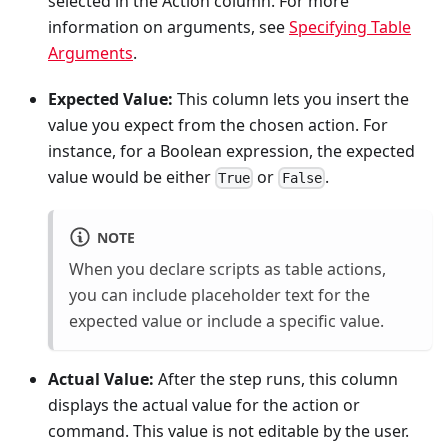
selected in the Action column. For more
information on arguments, see
Specifying Table
Arguments
.
Expected Value:
This column lets you insert the
value you expect from the chosen action. For
instance, for a Boolean expression, the expected
value would be either
or
.
True
False
NOTE
When you declare scripts as table actions,
you can include placeholder text for the
expected value or include a specific value.
Actual Value:
After the step runs, this column
displays the actual value for the action or
command. This value is not editable by the user.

* **WHAT YOU WILL DO**:
I need every line of the data that has the word "column"; please list them.

* **THE ANSWER**:
selected in the Action column. For more
This column lets you insert the
After the step runs, this column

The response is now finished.